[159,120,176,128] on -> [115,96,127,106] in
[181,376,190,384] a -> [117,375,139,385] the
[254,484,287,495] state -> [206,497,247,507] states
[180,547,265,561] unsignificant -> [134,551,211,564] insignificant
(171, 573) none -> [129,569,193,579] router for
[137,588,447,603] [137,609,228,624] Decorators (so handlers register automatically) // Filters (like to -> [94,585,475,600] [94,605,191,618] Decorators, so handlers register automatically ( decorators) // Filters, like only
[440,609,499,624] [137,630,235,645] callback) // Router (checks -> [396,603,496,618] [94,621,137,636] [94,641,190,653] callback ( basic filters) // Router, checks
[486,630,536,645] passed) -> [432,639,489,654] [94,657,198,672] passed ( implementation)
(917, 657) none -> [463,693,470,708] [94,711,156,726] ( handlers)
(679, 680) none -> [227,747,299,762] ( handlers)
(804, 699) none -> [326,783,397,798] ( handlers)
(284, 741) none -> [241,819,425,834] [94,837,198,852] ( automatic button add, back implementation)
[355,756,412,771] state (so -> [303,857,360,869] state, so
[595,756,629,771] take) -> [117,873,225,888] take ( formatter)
==
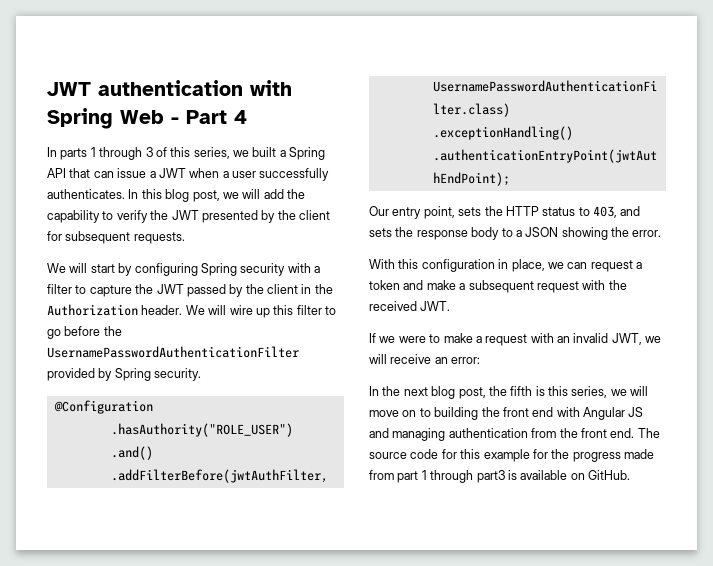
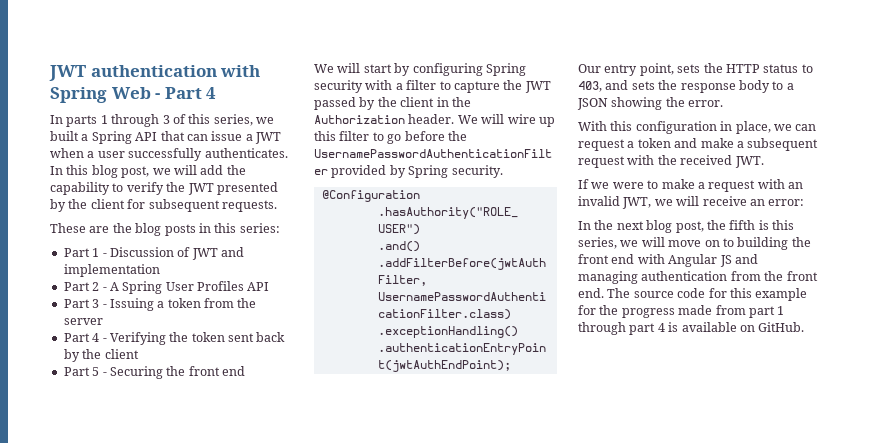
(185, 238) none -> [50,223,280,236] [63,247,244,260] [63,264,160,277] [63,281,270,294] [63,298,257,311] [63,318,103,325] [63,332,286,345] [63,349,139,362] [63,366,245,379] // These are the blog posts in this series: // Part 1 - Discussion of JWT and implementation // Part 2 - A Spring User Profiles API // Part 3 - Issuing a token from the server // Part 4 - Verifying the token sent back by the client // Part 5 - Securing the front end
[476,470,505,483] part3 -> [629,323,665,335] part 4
---
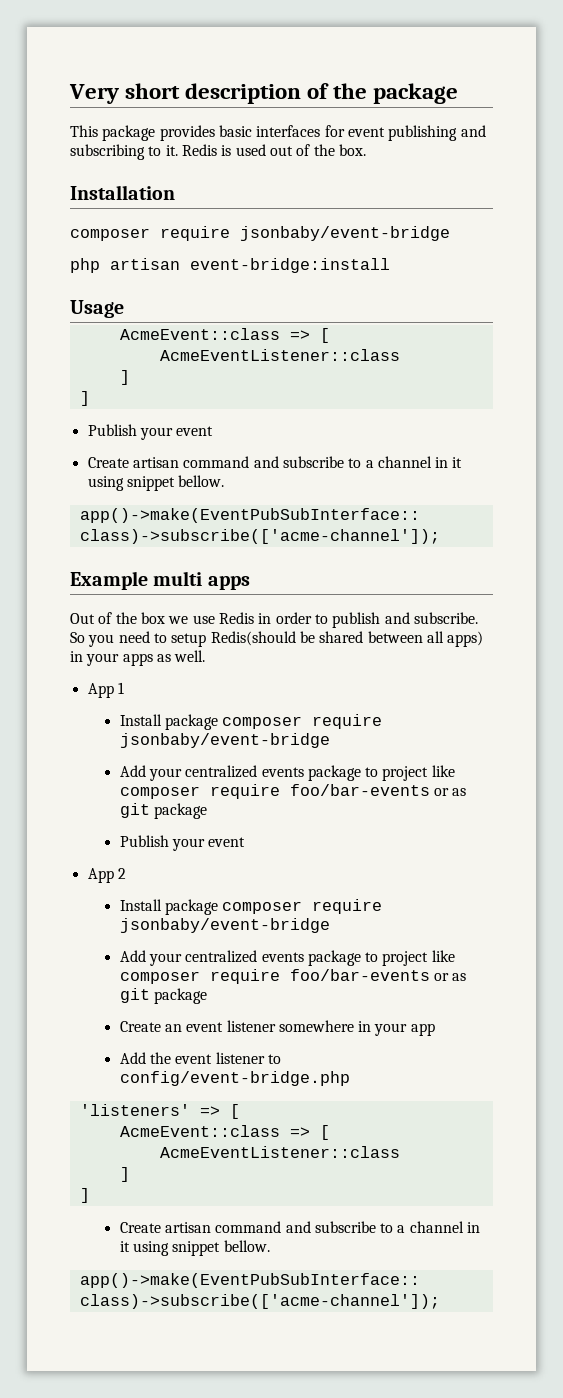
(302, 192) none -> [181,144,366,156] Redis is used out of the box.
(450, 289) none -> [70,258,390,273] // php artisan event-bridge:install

**What is needed**
If a line in the records above contains the string "implementation", copy that line out.

**Finished exercise**
[486,630,536,645] passed) -> [432,639,489,654] [94,657,198,672] passed ( implementation)
(284, 741) none -> [241,819,425,834] [94,837,198,852] ( automatic button add, back implementation)
(185, 238) none -> [50,223,280,236] [63,247,244,260] [63,264,160,277] [63,281,270,294] [63,298,257,311] [63,318,103,325] [63,332,286,345] [63,349,139,362] [63,366,245,379] // These are the blog posts in this series: // Part 1 - Discussion of JWT and implementation // Part 2 - A Spring User Profiles API // Part 3 - Issuing a token from the server // Part 4 - Verifying the token sent back by the client // Part 5 - Securing the front end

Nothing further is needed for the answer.